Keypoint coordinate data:
□ □ □ □

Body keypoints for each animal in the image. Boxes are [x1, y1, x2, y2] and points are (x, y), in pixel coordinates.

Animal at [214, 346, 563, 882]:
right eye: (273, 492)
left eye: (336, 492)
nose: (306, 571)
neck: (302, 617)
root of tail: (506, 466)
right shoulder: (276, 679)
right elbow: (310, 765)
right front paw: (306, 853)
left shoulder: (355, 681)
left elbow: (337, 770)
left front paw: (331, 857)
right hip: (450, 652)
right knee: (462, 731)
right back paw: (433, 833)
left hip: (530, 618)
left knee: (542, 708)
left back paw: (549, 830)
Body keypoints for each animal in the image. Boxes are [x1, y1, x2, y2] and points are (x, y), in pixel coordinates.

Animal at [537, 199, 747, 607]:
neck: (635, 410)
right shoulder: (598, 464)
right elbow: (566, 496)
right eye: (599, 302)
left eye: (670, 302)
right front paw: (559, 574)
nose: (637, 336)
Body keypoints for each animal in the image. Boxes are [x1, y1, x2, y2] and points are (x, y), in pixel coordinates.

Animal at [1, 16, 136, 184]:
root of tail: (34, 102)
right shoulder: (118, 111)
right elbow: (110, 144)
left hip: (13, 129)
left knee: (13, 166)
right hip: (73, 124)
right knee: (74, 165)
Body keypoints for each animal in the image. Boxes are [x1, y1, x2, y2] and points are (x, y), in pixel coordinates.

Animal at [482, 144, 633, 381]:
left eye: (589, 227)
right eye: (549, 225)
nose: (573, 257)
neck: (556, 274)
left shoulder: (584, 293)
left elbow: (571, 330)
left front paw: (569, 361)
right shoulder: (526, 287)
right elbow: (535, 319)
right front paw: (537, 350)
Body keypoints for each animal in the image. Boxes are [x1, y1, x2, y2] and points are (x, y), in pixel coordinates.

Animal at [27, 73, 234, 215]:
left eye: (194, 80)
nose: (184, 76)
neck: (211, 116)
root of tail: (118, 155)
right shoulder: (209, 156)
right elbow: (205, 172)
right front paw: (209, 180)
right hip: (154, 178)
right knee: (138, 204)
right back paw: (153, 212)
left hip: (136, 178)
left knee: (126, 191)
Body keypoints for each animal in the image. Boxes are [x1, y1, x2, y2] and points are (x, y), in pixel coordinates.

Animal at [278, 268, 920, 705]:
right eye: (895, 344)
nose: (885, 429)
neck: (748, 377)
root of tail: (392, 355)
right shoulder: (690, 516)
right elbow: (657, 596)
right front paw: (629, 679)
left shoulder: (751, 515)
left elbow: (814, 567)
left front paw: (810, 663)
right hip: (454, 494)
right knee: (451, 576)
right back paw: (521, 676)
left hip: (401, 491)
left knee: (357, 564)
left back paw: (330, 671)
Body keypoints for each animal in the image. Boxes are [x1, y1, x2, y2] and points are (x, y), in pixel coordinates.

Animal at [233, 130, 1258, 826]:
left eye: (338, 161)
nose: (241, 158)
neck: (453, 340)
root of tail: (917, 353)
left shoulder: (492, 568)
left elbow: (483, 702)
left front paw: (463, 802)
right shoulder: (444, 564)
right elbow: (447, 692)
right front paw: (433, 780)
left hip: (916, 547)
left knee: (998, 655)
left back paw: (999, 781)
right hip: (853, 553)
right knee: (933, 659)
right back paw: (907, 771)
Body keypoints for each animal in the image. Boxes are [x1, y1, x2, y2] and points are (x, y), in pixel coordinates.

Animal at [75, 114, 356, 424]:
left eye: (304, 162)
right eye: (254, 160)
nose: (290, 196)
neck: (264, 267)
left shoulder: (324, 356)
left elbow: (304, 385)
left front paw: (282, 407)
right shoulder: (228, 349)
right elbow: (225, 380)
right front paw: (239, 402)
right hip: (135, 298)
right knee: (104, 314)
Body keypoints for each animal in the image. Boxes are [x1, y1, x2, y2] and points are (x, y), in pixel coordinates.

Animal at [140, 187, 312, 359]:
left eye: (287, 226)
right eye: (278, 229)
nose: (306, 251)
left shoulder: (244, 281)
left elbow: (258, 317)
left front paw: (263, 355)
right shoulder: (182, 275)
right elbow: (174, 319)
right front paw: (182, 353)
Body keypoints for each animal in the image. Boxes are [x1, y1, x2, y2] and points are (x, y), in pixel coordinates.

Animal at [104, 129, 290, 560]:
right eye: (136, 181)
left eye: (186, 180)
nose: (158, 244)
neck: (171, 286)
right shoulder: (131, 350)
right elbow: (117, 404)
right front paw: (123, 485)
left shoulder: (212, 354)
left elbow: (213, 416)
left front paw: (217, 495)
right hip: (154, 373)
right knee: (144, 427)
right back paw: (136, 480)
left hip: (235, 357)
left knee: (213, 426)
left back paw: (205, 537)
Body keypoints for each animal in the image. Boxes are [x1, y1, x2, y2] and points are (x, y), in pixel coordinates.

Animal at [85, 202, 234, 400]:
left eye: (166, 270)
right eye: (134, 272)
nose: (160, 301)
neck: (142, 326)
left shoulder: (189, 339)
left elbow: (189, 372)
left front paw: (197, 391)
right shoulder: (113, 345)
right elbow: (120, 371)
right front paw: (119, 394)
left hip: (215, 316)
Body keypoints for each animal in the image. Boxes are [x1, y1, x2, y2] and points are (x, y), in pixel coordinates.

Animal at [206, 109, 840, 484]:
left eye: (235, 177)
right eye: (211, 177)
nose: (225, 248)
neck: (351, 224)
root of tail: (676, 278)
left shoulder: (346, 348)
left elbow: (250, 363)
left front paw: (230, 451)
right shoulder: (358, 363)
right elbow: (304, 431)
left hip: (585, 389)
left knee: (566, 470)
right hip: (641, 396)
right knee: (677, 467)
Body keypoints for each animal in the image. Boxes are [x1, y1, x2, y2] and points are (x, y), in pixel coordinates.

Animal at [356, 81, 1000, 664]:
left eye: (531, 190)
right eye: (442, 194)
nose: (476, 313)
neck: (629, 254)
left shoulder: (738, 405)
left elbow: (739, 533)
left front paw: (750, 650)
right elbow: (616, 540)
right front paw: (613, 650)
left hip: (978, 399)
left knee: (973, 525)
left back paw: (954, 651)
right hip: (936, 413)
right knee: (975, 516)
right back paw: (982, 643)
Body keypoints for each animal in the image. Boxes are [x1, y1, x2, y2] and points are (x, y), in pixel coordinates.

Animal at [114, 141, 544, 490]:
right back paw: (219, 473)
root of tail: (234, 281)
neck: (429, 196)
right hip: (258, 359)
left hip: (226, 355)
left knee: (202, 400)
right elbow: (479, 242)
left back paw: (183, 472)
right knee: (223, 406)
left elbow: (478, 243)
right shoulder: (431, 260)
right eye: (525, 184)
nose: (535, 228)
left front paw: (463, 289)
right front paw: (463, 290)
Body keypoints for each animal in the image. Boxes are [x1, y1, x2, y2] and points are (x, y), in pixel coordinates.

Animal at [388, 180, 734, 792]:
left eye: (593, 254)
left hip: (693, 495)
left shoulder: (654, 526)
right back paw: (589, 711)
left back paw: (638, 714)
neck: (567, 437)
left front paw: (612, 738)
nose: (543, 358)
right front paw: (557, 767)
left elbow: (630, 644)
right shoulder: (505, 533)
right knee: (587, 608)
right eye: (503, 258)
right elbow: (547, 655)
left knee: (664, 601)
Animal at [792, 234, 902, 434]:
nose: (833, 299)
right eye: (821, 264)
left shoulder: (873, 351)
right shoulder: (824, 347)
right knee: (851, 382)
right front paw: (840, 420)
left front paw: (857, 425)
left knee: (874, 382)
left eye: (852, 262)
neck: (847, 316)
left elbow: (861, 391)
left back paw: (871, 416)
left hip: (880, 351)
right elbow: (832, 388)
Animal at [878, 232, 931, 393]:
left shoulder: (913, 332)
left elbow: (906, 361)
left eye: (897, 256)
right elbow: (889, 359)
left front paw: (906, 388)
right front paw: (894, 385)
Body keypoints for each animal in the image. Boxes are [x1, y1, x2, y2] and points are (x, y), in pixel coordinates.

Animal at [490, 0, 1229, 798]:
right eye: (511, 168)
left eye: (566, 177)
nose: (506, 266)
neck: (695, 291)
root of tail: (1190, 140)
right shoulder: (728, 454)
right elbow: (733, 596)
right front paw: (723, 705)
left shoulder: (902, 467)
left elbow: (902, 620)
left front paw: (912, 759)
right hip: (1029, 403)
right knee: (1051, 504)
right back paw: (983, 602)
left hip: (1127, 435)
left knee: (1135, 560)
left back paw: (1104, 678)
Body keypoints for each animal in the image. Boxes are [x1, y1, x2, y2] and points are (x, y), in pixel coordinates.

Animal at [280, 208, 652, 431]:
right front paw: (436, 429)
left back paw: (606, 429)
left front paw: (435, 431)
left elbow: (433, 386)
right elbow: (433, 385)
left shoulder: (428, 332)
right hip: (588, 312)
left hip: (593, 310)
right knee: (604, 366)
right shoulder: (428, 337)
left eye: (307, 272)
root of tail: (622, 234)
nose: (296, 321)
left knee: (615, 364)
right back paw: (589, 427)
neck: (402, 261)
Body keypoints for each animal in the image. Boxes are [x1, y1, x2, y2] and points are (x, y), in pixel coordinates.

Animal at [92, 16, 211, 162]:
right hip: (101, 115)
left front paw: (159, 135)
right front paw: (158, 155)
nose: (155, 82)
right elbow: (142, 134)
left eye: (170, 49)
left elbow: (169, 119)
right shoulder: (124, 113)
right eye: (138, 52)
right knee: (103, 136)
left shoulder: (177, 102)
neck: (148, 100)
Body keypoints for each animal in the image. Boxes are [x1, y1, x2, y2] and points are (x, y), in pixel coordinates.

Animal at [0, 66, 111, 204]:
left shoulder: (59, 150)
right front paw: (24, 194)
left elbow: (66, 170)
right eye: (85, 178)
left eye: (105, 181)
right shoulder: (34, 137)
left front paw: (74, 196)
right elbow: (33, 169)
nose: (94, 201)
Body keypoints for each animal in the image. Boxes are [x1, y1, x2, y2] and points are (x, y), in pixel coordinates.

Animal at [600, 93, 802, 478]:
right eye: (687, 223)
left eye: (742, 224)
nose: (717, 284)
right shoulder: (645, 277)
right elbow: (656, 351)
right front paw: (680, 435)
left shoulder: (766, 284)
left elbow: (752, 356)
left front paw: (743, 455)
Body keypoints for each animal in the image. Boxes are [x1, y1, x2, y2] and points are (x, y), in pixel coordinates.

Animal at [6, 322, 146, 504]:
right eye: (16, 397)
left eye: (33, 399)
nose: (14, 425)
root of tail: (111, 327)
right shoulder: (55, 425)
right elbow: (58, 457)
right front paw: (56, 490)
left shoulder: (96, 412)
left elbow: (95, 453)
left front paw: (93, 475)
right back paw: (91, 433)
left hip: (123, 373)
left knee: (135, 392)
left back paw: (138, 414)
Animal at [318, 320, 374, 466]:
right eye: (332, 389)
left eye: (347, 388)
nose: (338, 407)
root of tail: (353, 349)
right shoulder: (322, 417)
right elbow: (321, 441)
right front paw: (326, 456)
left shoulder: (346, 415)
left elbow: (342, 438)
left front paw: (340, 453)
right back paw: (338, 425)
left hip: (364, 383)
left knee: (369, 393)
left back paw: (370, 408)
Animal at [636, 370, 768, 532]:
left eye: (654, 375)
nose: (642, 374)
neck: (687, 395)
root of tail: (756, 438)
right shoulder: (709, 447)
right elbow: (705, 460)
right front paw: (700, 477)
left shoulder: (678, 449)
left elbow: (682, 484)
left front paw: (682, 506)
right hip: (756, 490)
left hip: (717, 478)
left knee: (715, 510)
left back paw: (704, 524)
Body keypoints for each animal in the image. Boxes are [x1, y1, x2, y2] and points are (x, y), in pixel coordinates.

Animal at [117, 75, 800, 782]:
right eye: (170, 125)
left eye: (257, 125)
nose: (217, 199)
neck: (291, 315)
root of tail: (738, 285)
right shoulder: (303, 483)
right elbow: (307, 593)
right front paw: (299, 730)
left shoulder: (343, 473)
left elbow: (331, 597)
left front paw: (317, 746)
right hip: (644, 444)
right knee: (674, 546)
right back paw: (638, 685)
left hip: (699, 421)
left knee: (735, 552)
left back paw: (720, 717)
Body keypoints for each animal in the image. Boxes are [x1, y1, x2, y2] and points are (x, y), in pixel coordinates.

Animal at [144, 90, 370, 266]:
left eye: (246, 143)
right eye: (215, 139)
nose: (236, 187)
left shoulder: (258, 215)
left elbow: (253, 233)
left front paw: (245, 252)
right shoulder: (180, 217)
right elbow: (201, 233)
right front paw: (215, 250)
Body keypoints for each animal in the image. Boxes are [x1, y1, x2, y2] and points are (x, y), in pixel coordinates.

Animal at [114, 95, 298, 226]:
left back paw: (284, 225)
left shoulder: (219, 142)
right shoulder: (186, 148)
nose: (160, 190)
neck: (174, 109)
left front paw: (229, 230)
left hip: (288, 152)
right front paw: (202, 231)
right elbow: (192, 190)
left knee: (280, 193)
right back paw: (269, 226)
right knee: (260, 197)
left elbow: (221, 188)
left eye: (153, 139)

□ □ □ □

Using the data above, print exactly the lines from the line that contains "neck: (142, 326)" through the line that contains "left hip: (215, 316)", with both included.

**TASK SOLUTION**
neck: (142, 326)
left shoulder: (189, 339)
left elbow: (189, 372)
left front paw: (197, 391)
right shoulder: (113, 345)
right elbow: (120, 371)
right front paw: (119, 394)
left hip: (215, 316)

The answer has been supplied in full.